学習用テキスト:
----------

説明

光配線盤

【課題】光ファイバコードの滑りを防止し、適切な姿勢に安定して保持可能な光配線盤を提供する。
【解決手段】左右の側板12の一方12Aから他方12Bにわたって、アダプタ群9と挟持部材3と下方誘導湾曲部21と懸架手段6とを鉛直背板11に配設し、アダプタ群と挟持部材と下方誘導湾曲部と懸架手段とを夫々上下複数配設し、懸架手段は接続側光ファイバコードKが懸架される横断面円弧山型の支持部材61と、懸架される接続側光ファイバコードKを上方から押さえる押圧部材64とを備え、アダプタ群のアダプタに一端Kaが接続される接続側光ファイバコードKは、挟持部材にて保持され、下方誘導湾曲部に沿って垂れ下がった後に上昇して懸架手段に懸架され、下方誘導湾曲部と懸架手段の間でU字状の余長配線部Eを形成すると共に懸架手段にて山型湾曲配線部Fを形成するように構成した。

【発明の詳細な説明】
【技術分野】
【0001】
本発明は、光配線盤に関する。
【背景技術】
【0002】
従来、鉛直背板と左右の側板で配線収納部を形成した光配線盤は、鉛直背板の裏面側にて接続相手側の光ファイバが接続されたアダプタを、鉛直背板の表側に複数個突設していた。
そして、配線収納部内でアダプタに一端が接続される光ファイバコードは、鉛直背板から表側に突設された半円柱状部材に懸架状に配線されていた(例えば、特許文献1参照)。
【先行技術文献】
【特許文献】
【0003】
【特許文献1】特開2000−231021号公報
【発明の概要】
【発明が解決しようとする課題】
【0004】
しかし、半円柱状部材に懸架された光ファイバコードは、振動や余長配線部の自重によって滑り落ちることがあった。そして、滑り落ちて垂れ下がったコードによって、アダプタに接続した一端側が引っ張られると、光の伝送損失が増加するといった問題や、他の部材と干渉してコードが損傷してしまうといった問題があった。また、コードの許容曲げ半径より小さな半径をもって湾曲する虞れや、接続コード同士が複雑に絡み合って、コードの接続切換作業や保守作業の際にコードを追いかけるのに手間がかかるといった問題があった。

----------

データ抜粋:
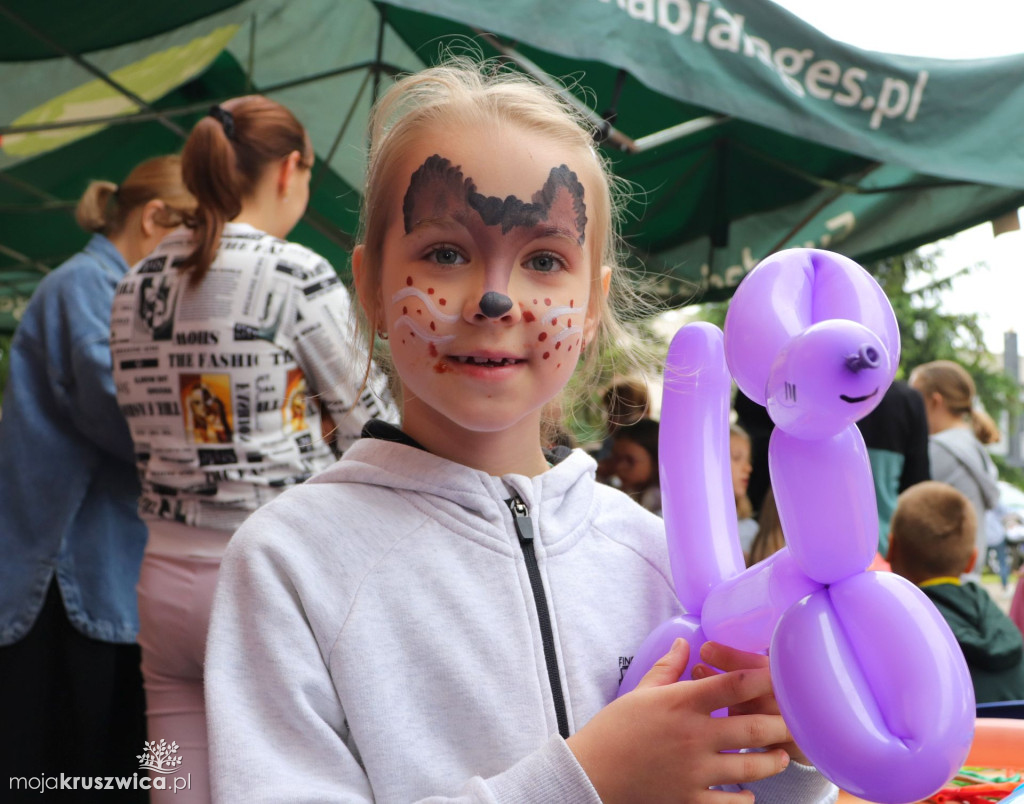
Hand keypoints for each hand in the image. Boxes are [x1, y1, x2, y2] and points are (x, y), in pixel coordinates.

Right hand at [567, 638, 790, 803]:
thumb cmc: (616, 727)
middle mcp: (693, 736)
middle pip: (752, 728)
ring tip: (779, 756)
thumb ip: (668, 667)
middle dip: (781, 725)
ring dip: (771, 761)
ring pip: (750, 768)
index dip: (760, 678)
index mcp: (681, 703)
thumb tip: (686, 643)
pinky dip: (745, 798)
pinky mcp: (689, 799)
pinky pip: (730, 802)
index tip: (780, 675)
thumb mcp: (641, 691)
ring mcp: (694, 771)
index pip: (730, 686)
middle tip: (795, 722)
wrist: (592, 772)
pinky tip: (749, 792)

----------

練習問題:
光配線盤について述べた文章の続きを、最後の文の直後から書き進めてください。

解答欄:
【0005】
そこで、本発明は、光ファイバコードの滑りを防止し、適切な姿勢に保持可能な光配線盤の提供を目的とする。
【課題を解決するための手段】
【0006】
上記目的を達成するために、本発明の光配線盤は、配線収納部を形成する鉛直背板と左右の側板を有し、接続相手側光ファイバが接続される複数個のアダプタから成るアダプタ群を、左右の側板の一方寄りに上下複数配設した光配線盤に於て、上記左右の側板の一方から他方にわたって、順次、上記アダプタ群と挟持部材と下方誘導湾曲部と懸架手段とを、上記鉛直背板に配設し、さらに、上記挟持部材と上記下方誘導湾曲部と懸架手段とを夫々上下複数配設し、上記懸架手段は、接続側光ファイバコードが懸架される横断面円弧山型の支持部材と、懸架される上記接続側光ファイバコードを上方から押さえる押圧部材と、を備え、上記アダプタ群のアダプタに一端が接続される上記接続側光ファイバコードは、上記挟持部材にて保持され、上記下方誘導湾曲部に沿って垂れ下がった後に上昇して上記懸架手段に懸架され、上記下方誘導湾曲部と上記懸架手段の間でU字状の余長配線部を形成すると共に上記懸架手段にて山型湾曲配線部を形成するように構成したものである。
【0007】
また、上記余長配線部を、上記鉛直背板に接近した平行面上に保持する余長部包囲枠部材を備え、該余長部包囲枠部材を上記鉛直背板に上下複数配設したものである。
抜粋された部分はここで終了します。